The Louis XIV sculpture returns to Versailles


1. Return of the Louis XIV statue to the
Place d’Armes in Versailles, on 27/4/09

29/4/09 – Restoration – Versailles, Domaine national du château et des Trianons – The return of the equestrian bronze statue of Louis XIV (ill. 1) is excellent news. The location designated by the public establishment, in front of the Avenue de Paris, is indeed the best possible choice. Louis XIV will continue, to the chagrin of those who claim that this work is of no artistic value, to welcome visitors to Versailles. The group, first installed in 1836 between the Gabriel and Dufour pavilions (at the site of the royal grill destroyed at the end of the 18th century), is made up of two distinct elements originally. The horse, sculpted by Pierre Cartellier, was to be used in the production of an equestrian monument to Louis XV commissioned by Louis XVIII in 1816 for the Place de la Concorde in Paris, replacing Bouchardon’s which was destroyed during the Revolution. It was finally founded in 1829 by Charles Crozatier and completed with a Louis XIV produced by Louis Petitot, Cartellier’s son-in-law, then finished in bronze by Crozatier. Severely damaged, the group was removed from its original location (ill. 2) to make room for the mediocre modern grill which claims to restitute the one by Hardouin-Mansart.

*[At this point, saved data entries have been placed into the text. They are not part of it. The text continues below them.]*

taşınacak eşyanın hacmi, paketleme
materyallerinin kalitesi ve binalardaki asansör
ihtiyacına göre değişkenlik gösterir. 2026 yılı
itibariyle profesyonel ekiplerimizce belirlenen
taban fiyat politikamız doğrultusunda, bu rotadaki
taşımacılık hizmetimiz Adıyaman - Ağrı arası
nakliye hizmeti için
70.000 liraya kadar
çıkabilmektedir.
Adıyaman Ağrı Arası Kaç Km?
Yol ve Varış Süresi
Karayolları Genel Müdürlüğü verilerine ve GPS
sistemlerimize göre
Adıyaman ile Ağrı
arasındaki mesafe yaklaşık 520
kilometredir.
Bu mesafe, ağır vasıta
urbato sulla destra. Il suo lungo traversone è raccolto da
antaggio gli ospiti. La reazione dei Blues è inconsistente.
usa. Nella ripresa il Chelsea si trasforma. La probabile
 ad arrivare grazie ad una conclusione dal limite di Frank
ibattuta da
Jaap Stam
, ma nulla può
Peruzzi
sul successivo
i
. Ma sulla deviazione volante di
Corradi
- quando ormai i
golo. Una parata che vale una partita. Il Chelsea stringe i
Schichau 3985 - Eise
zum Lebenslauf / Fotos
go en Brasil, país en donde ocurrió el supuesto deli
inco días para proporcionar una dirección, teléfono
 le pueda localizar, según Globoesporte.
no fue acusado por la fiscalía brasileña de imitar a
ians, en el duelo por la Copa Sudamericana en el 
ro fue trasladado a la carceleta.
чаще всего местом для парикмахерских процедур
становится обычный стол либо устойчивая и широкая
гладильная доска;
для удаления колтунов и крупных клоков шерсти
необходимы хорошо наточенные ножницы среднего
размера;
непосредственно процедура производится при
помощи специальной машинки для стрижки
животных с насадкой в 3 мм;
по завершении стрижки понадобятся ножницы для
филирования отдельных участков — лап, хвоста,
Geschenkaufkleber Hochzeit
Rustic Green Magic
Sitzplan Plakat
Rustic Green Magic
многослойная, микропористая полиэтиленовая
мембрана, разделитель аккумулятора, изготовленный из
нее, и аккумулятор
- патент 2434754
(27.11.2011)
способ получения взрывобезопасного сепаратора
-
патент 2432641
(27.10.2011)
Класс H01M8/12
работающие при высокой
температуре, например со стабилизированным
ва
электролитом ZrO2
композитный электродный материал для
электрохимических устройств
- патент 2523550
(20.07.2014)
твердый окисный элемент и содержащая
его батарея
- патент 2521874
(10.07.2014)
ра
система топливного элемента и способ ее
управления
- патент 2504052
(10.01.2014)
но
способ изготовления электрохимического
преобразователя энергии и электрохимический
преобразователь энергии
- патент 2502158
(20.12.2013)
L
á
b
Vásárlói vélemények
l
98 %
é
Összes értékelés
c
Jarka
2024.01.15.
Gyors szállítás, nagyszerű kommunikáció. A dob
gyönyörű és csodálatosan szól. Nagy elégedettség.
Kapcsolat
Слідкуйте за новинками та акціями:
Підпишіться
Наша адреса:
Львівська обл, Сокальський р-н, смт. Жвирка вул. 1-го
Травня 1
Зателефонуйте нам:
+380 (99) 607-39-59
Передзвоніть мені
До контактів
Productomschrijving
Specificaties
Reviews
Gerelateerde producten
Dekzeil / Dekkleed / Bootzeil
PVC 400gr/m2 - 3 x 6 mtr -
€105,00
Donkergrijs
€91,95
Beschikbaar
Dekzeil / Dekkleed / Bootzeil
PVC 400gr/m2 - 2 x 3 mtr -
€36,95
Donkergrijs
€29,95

2. Pierre Cartellier (1757-1831) and
Louis Petitot (1794-1862)
Equestrian statue of Louis
XIV

Bronze
View taken in
December 2003 in the Versailles
Courtyard, on the sculpture’s original
site
Photo : D. Rykner

3. Pierre Cartellier (1757-1831) and
Louis Petitot (1794-1862)
Equestrian statue of Louis XIV (detail)
Bronze
After restoration, in
the workshop of the Fonderie
de Coubertin
Photo : Press release


On 27th April, the horseman and his mount were thus put back on the plinth. The scaffoldings will remain in place for a few months as work on the sculpture is still not finished.
The restoration (ill. 3) was carried out by Fonderies de Coubertin (the same ones who founded the new grill). This consisted in replacing entirely the interior structure which was too rusted and which threatened the structure of the work, restoring the surface damage, replacing the elements (hat feathers, harness on the horse and the sword blade) which had to be removed as they risked falling off and, finally, redoing the patina which had, alas, totally disappeared. The latter, of a bronze-green colour, was reconstituted according to the colour visible on the Horace Vernet painting showing Louis-Philippe and his sons in front of the château. Although this shade is perfectly plausible and a choice did have to be made, thus its pertinence is not in question, let us point out nonetheless that Vernet’s painting does not confirm, as claimed by Frédéric Didier, chief architect for the domain, during the presentation to the press, that we are certain that this is exactly the original colour, especially as the patina changes over time. Vernet obviously never thought that he had to reproduce perfectly the shades of the sculpture in order for it to be restored one and a half centuries later. Let us repeat once again : old documents, paintings, drawings or engravings should not be interpreted as gospel truth.

4. Pierre Cartellier (1757-1831) and
Louis Petitot (1794-1862)
Equestrian statue of Louis XIV (detail)
Bronze
View taken on 27/4/09 during the installation
On the
Place d’Armes after restoration
Photo : D. Rykner

5. Pierre Cartellier (1757-1831) and
Louis Petitot (1794-1862)
Equestrian statue of Louis XIV (detail)
Bronze
View taken on 27/4/09 during the installation
On the
Place d’Armes after restoration
Photo : D. Rykner


The results of the restoration are spectacular. When looking at the statue close up, one can see the all of its qualities and the remarkably quick style of the chiseling (ill. 4 and 5).
The inauguration will not take place until 25 June after the scaffoldings have been removed at which time visitors will finally be able to admire Louis XIV.